- [CONSIGNES À SUIVRE] Recopiez le matériel depuis la ligne qui contient "What is the sum of all values?" jusqu'à la fin, ces deux bornes comprises, en substituant "lines" à "series" et sans rien modifier d'autre. Ne reprenez pas les images dans votre réponse.

+++ DONNÉES DU CORPUS

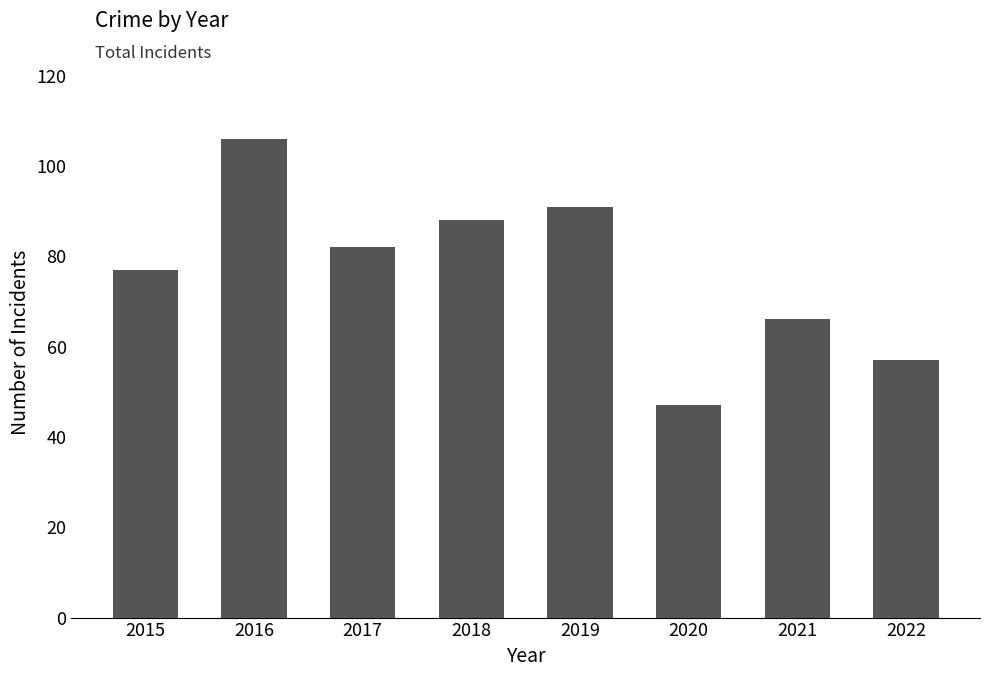

How many values are below 82?

4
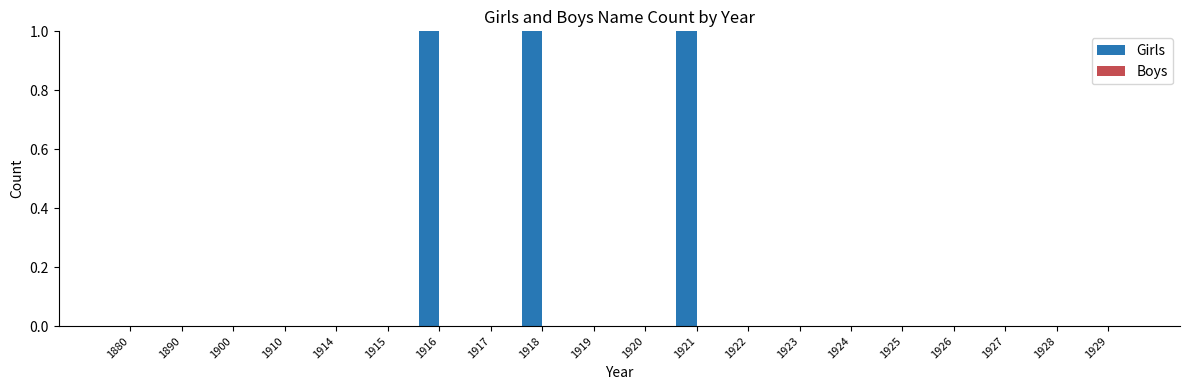

How many groups of bars are there?

20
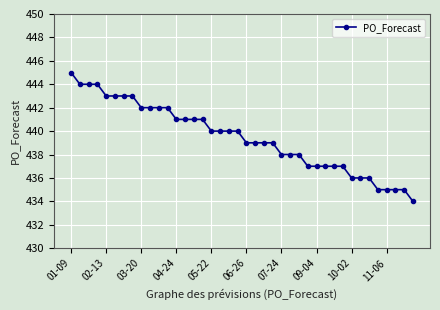

What is the sum of all values?

17578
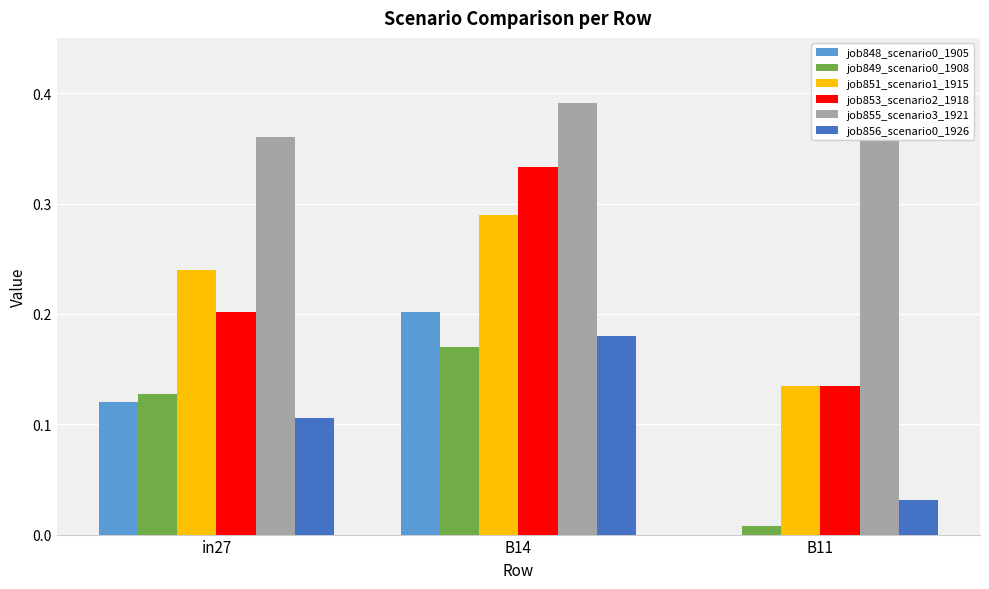

Rank the series by their maximum value, from lowest to highest.

job849_scenario0_1908, job856_scenario0_1926, job848_scenario0_1905, job851_scenario1_1915, job853_scenario2_1918, job855_scenario3_1921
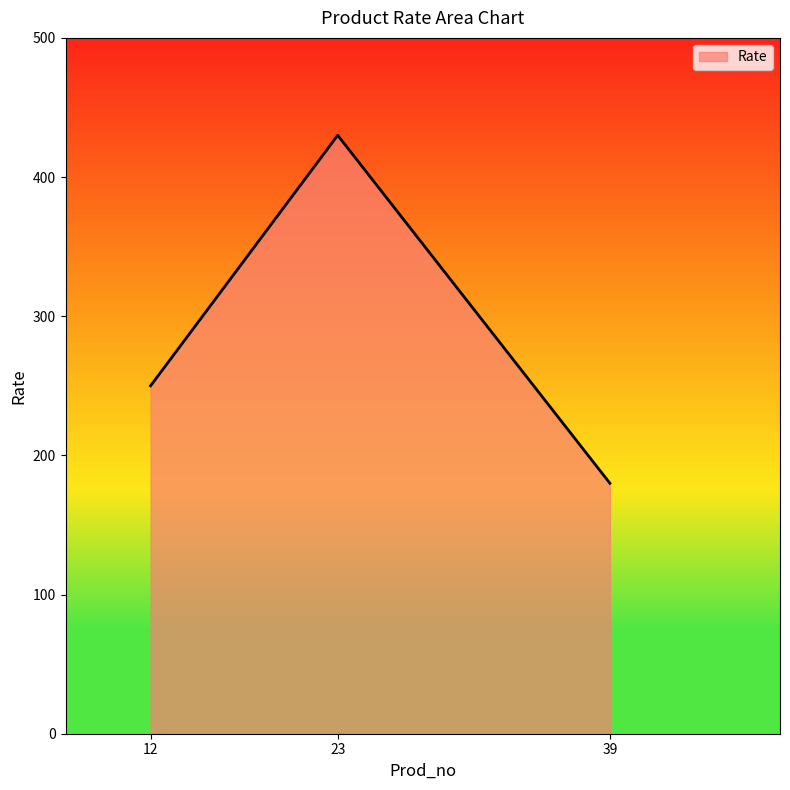

Approximately how many times larger is the value at 12 compared to 23?

0.6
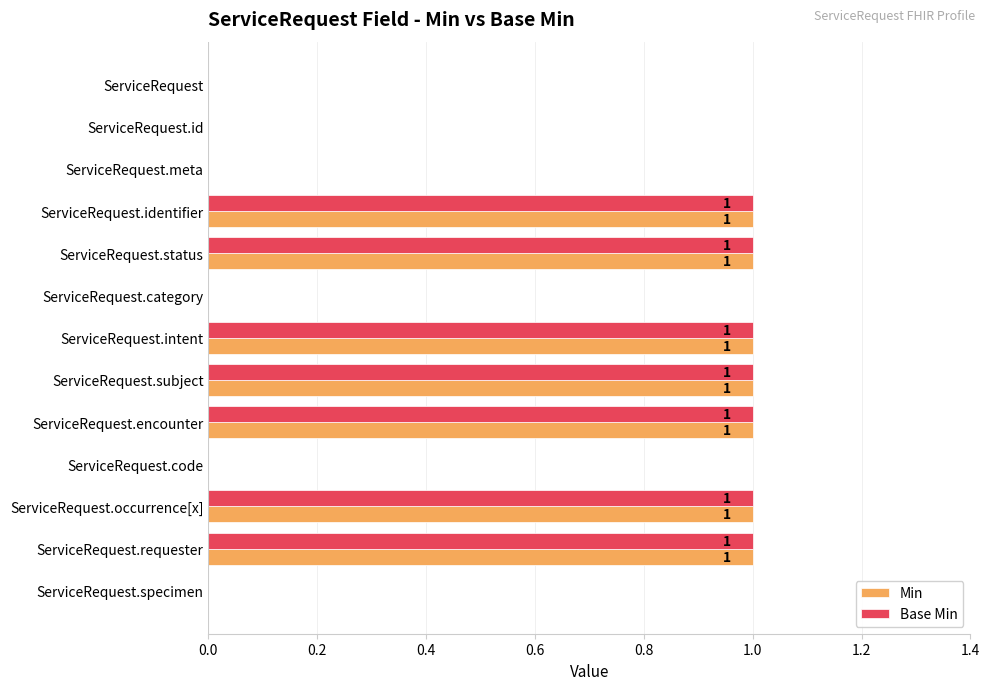

Is the value of Min at ServiceRequest.intent greater than the value of Base Min at ServiceRequest.id?

Yes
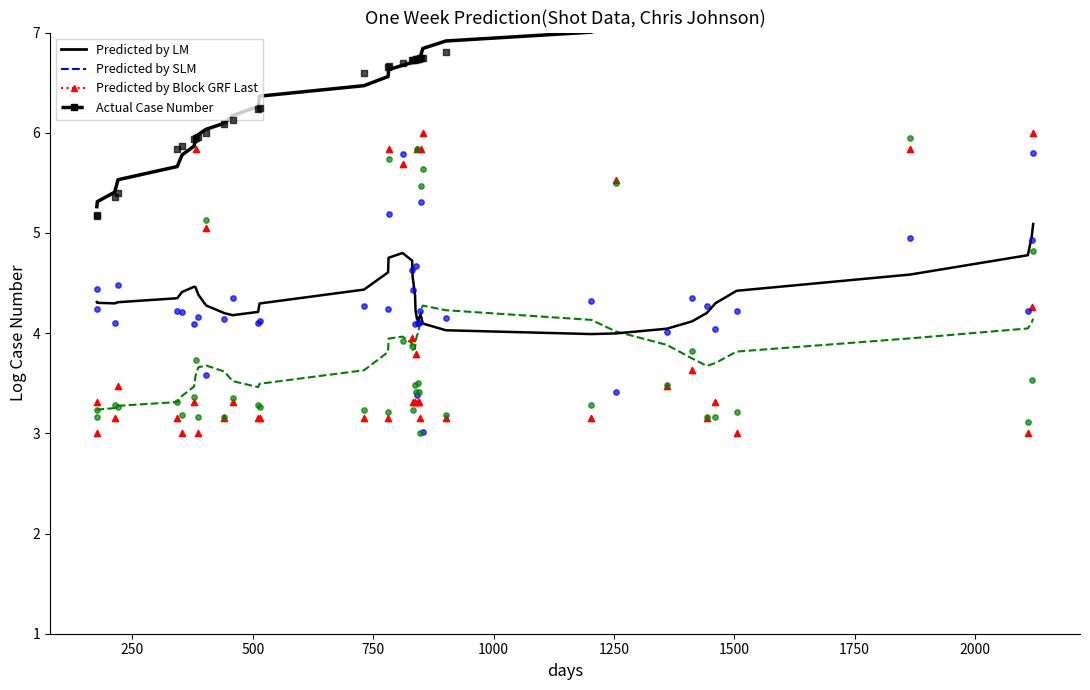

Which series has the largest Y range (max minus min)?

Predicted by Block GRF Last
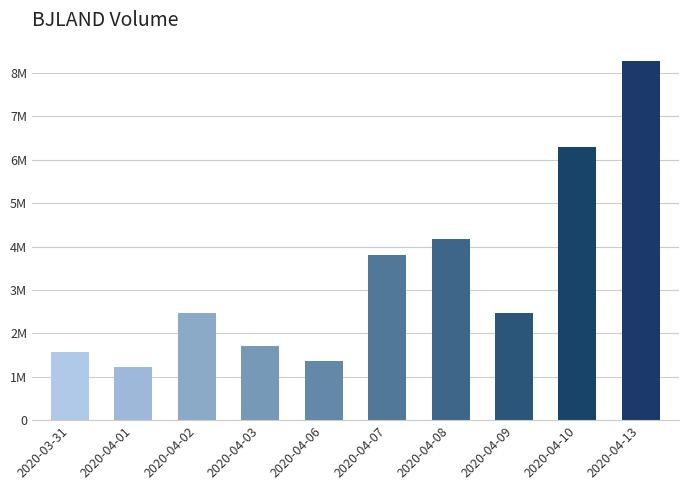

What is the minimum value shown in the chart?

1221600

++++++

- [RÉPONSE À LA CONSIGNE]
What is the sum of all values?

17578

Rank the lines by their maximum value, from lowest to highest.

job849_scenario0_1908, job856_scenario0_1926, job848_scenario0_1905, job851_scenario1_1915, job853_scenario2_1918, job855_scenario3_1921

Approximately how many times larger is the value at 12 compared to 23?

0.6

Is the value of Min at ServiceRequest.intent greater than the value of Base Min at ServiceRequest.id?

Yes

Which lines has the largest Y range (max minus min)?

Predicted by Block GRF Last

What is the minimum value shown in the chart?

1221600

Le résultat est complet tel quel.